To start consuming messages, we can add a method that looks something like this:
fun startConsuming(topic: String) {
if (isRunning) return
scope.launch {
isRunning = true
consumer.subscribe(listOf(topic))
fileWriter = BufferedWriter(FileWriter(outputFile, true))
try {
while (isActive && isRunning) {
val records = consumer.poll(Duration.ofMillis(100))
if (records.count() > 0) {
processRecords(records)
}
}
} catch (e: Exception) {
println("Error while consuming messages: ${e.message}")
} finally {
consumer.close()
fileWriter?.close()
isRunning = false
}
}
}
I’ve added a fileWriter here to write the consumed messages to a log. We keep the consumer loop running unless isActive becomes false(this comes from current coroutine, if it’s cancelled for any reason we can stop consuming) or until isRunning is set to false from somewhere in our code.
Processing messages
Since we are consuming batches of messages here, let’s process each one of them.
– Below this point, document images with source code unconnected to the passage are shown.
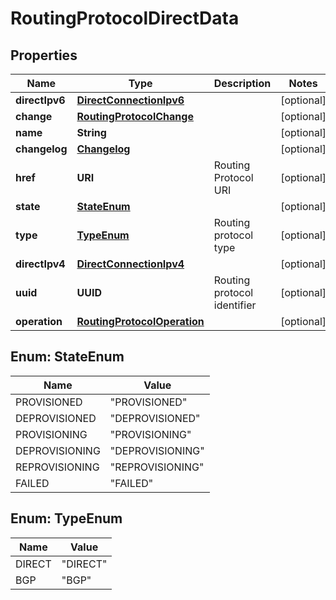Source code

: 

# RoutingProtocolDirectData


## Properties

| Name | Type | Description | Notes |
|------------ | ------------- | ------------- | -------------|
|**directIpv6** | [**DirectConnectionIpv6**](DirectConnectionIpv6.md) |  |  [optional] |
|**change** | [**RoutingProtocolChange**](RoutingProtocolChange.md) |  |  [optional] |
|**name** | **String** |  |  [optional] |
|**changelog** | [**Changelog**](Changelog.md) |  |  [optional] |
|**href** | **URI** | Routing Protocol URI |  [optional] |
|**state** | [**StateEnum**](#StateEnum) |  |  [optional] |
|**type** | [**TypeEnum**](#TypeEnum) | Routing protocol type |  [optional] |
|**directIpv4** | [**DirectConnectionIpv4**](DirectConnectionIpv4.md) |  |  [optional] |
|**uuid** | **UUID** | Routing protocol identifier |  [optional] |
|**operation** | [**RoutingProtocolOperation**](RoutingProtocolOperation.md) |  |  [optional] |



## Enum: StateEnum

| Name | Value |
|---- | -----|
| PROVISIONED | &quot;PROVISIONED&quot; |
| DEPROVISIONED | &quot;DEPROVISIONED&quot; |
| PROVISIONING | &quot;PROVISIONING&quot; |
| DEPROVISIONING | &quot;DEPROVISIONING&quot; |
| REPROVISIONING | &quot;REPROVISIONING&quot; |
| FAILED | &quot;FAILED&quot; |



## Enum: TypeEnum

| Name | Value |
|---- | -----|
| DIRECT | &quot;DIRECT&quot; |
| BGP | &quot;BGP&quot; |



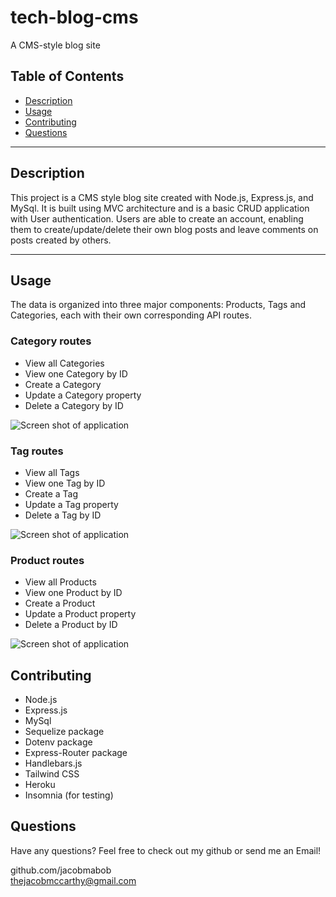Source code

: # tech-blog-cms
A CMS-style blog site 

 ## Table of Contents
  
  - [Description](#description)
  - [Usage](#usage)
  - [Contributing](#contributing)
  - [Questions](#questions)

  ---

  ## Description

  This project is a CMS style blog site created with Node.js, Express.js, and MySql. It is built using MVC architecture and is a basic CRUD application with User authentication. Users are able to create an account, enabling them to create/update/delete their own blog posts and leave comments on posts created by others. 


  ---

  ## Usage
  The data is organized into three major components: Products, Tags and Categories, each with their own corresponding API routes. 

  ### Category routes
  - View all Categories
  - View one Category by ID
  - Create a Category
  - Update a Category property
  - Delete a Category by ID

  ![Screen shot of application](/assets/images/ecommerce-1.png)
  
  ### Tag routes
  - View all Tags
  - View one Tag by ID
  - Create a Tag
  - Update a Tag property
  - Delete a Tag by ID

  ![Screen shot of application](/assets/images/ecommerce-2.png)

  ### Product routes 
  - View all Products 
  - View one Product by ID
  - Create a Product
  - Update a Product property
  - Delete a Product by ID

  ![Screen shot of application](/assets/images/ecommerce-3.png)


 ## Contributing
 - Node.js
 - Express.js
 - MySql
 - Sequelize package
 - Dotenv package
 - Express-Router package 
 - Handlebars.js
 - Tailwind CSS
 - Heroku
 - Insomnia (for testing)
  

  ## Questions
  Have any questions? Feel free to check out my github or send me an Email!

  github.com/jacobmabob <br>
  thejacobmccarthy@gmail.com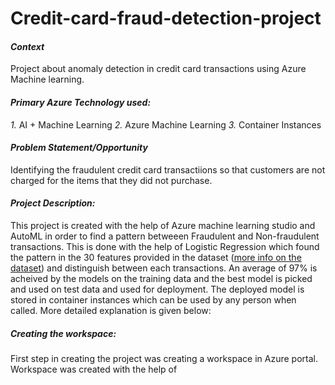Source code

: # Credit-card-fraud-detection-project

#### *Context*
Project about anomaly detection in credit card transactions using Azure Machine learning. 

#### *Primary Azure Technology used:*
*1.* AI + Machine Learning
*2.* Azure Machine Learning
*3.* Container Instances

#### *Problem Statement/Opportunity*
Identifying the fraudulent credit card transactiions so that customers are not charged for the items that they did not purchase.

#### *Project Description:*
  This project is created with the help of Azure machine learning studio and AutoML in order to find a pattern betweeen Fraudulent and Non-fraudulent transactions. This is done with
the help of Logistic Regression which found the pattern in the 30 features provided in the dataset ([more info on the dataset](https://github.com/Dawood-Sheikh/Credit-card-fraud-detection-project/blob/main/Dataset%20Info.md)) and distinguish between each transactions. An average 
of 97% is acheived by the models on the training data and the best model is picked and used on test data and used for deployment. The deployed model is stored in container instances
which can be used by any person when called. More detailed explanation is given below:

##### Creating the workspace:
First step in creating the project was creating a workspace in Azure portal. Workspace was created with the help of 
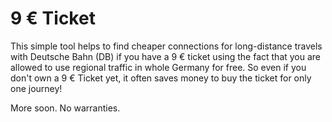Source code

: # 9 € Ticket

This simple tool helps to find cheaper connections for long-distance travels with Deutsche Bahn (DB)
if you have a 9 € ticket using the fact that you are allowed to use regional traffic in whole Germany
for free. So even if you don't own a 9 € Ticket yet, it often saves money to buy the ticket for only
one journey!

More soon. No warranties.
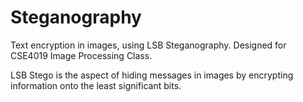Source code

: # Steganography
Text encryption in images, using LSB Steganography. Designed for CSE4019 Image Processing Class.

LSB Stego is the aspect of hiding messages in images by encrypting information onto the least significant bits.
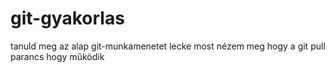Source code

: # git-gyakorlas
tanuld meg az alap git-munkamenetet lecke 
most nézem meg hogy a git pull parancs hogy működik
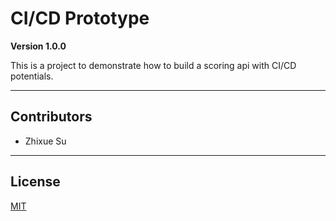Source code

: # CI/CD Prototype

**Version 1.0.0**

This is a project to demonstrate how to build a scoring api with CI/CD potentials.

---

## Contributors

- Zhixue Su

---

## License

[MIT](https://choosealicense.com/licenses/mit/)
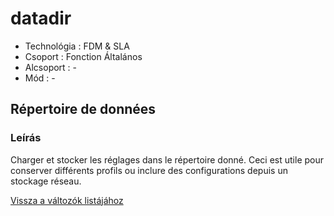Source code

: # datadir

* Technológia : FDM & SLA
* Csoport : Fonction Általános
* Alcsoport : -
* Mód : -

## Répertoire de données

### Leírás

Charger et stocker les réglages dans le répertoire donné. Ceci est utile pour conserver différents profils ou inclure des configurations depuis un stockage réseau.

[Vissza a változók listájához](variable_list.md)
It’s really up to you what kind of processing you do, but I’m just writing each message to a file.
private fun processRecords(records: ConsumerRecords<String, String>) {
records.forEach { record ->
try {
processMessage(record)
} catch (e: Exception) {
println("Error while processing message: ${e.message}")
}
}
consumer.commitAsync { offsets, exception ->
if (exception != null) {
println("Error while committing offsets: ${exception.message}")
} else {
println("Offsets committed successfully, no: ${offsets.count()}")
}
}
}
Once we processed the batch, we tell the broker that this batch is finished processing using consumer.commitAsync.
This is because I’ve set ENABLE_AUTO_COMMIT_CONFIG to false in the configuration. Technically, the code is simpler if we set this flag to true, however we then lose control when we mark the messages as processed and some data loss can occur (although if some data loss is acceptable, this can increase throughput).
Lastly, we write to file like this:
private fun processMessage(record: ConsumerRecord<String, String>) {
val eventsMessage = Json.decodeFromString<EventMessage>(record.value())
val currentTime = LocalDateTime.now().format(DateTimeFormatter.ISO_LOCAL_DATE_TIME)
val logEntry = """
$currentTime | Topic: ${record.topic()} | Partition: ${record.partition()} | Offset: ${record.offset()} | Key: ${record.key() ?: "null"} | Message: {
id=${eventsMessage.id},
timestamp=${eventsMessage.timestamp},
data="${eventsMessage.data}",
source="${eventsMessage.source}"
}
""".trimIndent()
fileWriter?.let { writer ->
writer.write(logEntry)
writer.newLine()
writer.flush()
}
println("Message processed and logged: ${eventsMessage.id}")
}
Further improvements
This approach works well for testing, but there are still some optimizations that can be done here. For example, processMessage only writes one message at a time, concurrency should be possible here depending on your I/O type.